> WHAT TO DO
#1 From the Bill Vinovich biography, extract the passage from "Bill Vinovich III" to "NCAA Division I.".
#2 Answer these questions using the Bill Vinovich biography:
(a) From which university did Vinovich graduate, and in what year?
(b) What uniform number does he wear in the NFL?
(c) Who replaced him as a referee when he retired from field duty before the 2007 season?

> SOURCE PASSAGE
++++++
Bill Vinovich III (born December 1, 1960) is an American football official in the National Football League (NFL) who has worked as an NFL referee from 2001 to 2006 and since 2012; he is also a college basketball official.

Early life
Vinovich was born in Beaver County, Pennsylvania. His family moved to California, where he played football through four years of college, transitioning to officiating upon his magna cum laude graduation in 1983 from the University of San Diego with a bachelor's degree in business administration with an emphasis in accounting. His paternal grandfather and father were also sports officials.

Officiating career
Vinovich began officiating football at the high school and small-college level; he then officiated in the Canadian Football League and Arena Football League, followed by the Mountain West Conference of NCAA Division I.

Vinovich began his career in the NFL as a side judge on the officiating crew headed by referees Dick Hantak (2001) and Ed Hochuli (2002–2003) before being promoted to referee for the start of the 2004 NFL season after former referee Ron Blum returned to his original position of line judge. In the NFL, he wears uniform number 52.

As a college basketball official, Vinovich officiated a first round contest between Virginia Tech and Illinois in the 2007 NCAA Division I men's basketball tournament on March 16, 2007.

Due to a heart condition, Bill Vinovich retired from field duty as an NFL official prior to the 2007 season, to serve as the replay official for Ed Hochuli.  He was replaced as a referee by former side judge John Parry.

In 2012, doctors gave Vinovich a clean bill of health, and he returned for the 2012 NFL season as a substitute official, working several games during the season. His first game back since 2006 was on October 14, 2012, heading Scott Green's crew in Philadelphia.
++++++
> RECORDS SUPPLIED
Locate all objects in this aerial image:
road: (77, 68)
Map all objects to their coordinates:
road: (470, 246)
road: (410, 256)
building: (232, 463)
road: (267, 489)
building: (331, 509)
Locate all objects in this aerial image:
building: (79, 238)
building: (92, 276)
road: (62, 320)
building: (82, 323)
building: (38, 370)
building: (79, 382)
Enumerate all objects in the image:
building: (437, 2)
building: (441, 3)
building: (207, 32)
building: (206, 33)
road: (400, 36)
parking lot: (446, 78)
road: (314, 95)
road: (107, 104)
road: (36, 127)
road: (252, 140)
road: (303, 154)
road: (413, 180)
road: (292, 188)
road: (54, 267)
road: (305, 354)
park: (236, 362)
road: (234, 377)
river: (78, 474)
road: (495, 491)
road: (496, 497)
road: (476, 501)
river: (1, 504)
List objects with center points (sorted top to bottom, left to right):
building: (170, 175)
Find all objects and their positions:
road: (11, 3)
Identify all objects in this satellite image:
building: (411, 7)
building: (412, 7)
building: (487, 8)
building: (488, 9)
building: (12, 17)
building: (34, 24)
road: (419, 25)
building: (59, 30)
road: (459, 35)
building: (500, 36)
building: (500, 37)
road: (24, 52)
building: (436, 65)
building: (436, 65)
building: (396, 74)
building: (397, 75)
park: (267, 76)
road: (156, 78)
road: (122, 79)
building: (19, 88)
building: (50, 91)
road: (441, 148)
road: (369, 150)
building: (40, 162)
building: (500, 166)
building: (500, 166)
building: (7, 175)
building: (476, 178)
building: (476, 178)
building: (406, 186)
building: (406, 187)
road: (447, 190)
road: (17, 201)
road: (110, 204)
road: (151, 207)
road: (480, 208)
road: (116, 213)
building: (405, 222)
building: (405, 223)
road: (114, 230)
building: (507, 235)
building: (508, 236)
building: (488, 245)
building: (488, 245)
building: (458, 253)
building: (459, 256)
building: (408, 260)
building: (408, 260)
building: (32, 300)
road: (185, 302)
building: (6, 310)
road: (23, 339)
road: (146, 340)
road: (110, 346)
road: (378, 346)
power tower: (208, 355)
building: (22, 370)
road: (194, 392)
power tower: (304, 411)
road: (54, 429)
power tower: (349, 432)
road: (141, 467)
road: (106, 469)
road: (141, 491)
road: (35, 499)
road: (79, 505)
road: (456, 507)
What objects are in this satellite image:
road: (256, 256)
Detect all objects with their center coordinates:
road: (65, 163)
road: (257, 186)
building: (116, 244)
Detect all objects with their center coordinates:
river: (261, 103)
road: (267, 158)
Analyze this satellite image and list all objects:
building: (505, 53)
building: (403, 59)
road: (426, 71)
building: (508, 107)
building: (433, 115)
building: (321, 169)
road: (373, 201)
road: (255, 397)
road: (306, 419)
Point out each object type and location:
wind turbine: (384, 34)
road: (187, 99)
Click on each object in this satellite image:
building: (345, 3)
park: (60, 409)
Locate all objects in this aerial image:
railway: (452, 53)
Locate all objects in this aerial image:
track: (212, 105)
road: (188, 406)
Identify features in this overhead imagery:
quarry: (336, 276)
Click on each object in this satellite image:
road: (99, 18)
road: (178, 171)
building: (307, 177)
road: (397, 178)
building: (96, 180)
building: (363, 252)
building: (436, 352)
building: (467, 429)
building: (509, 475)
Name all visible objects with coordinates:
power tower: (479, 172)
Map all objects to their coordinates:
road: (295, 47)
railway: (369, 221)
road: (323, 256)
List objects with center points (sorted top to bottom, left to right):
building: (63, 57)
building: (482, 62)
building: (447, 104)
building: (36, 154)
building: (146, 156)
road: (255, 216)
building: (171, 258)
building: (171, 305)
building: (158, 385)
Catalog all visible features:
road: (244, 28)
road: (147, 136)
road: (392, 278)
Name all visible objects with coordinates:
++++++
> TASK SOLUTIONS
#1
Bill Vinovich III (born December 1, 1960) is an American football official in the National Football League (NFL) who has worked as an NFL referee from 2001 to 2006 and since 2012; he is also a college basketball official.

Early life
Vinovich was born in Beaver County, Pennsylvania. His family moved to California, where he played football through four years of college, transitioning to officiating upon his magna cum laude graduation in 1983 from the University of San Diego with a bachelor's degree in business administration with an emphasis in accounting. His paternal grandfather and father were also sports officials.

Officiating career
Vinovich began officiating football at the high school and small-college level; he then officiated in the Canadian Football League and Arena Football League, followed by the Mountain West Conference of NCAA Division I.

#2
(a) The University of San Diego, in 1983.
(b) 52.
(c) John Parry.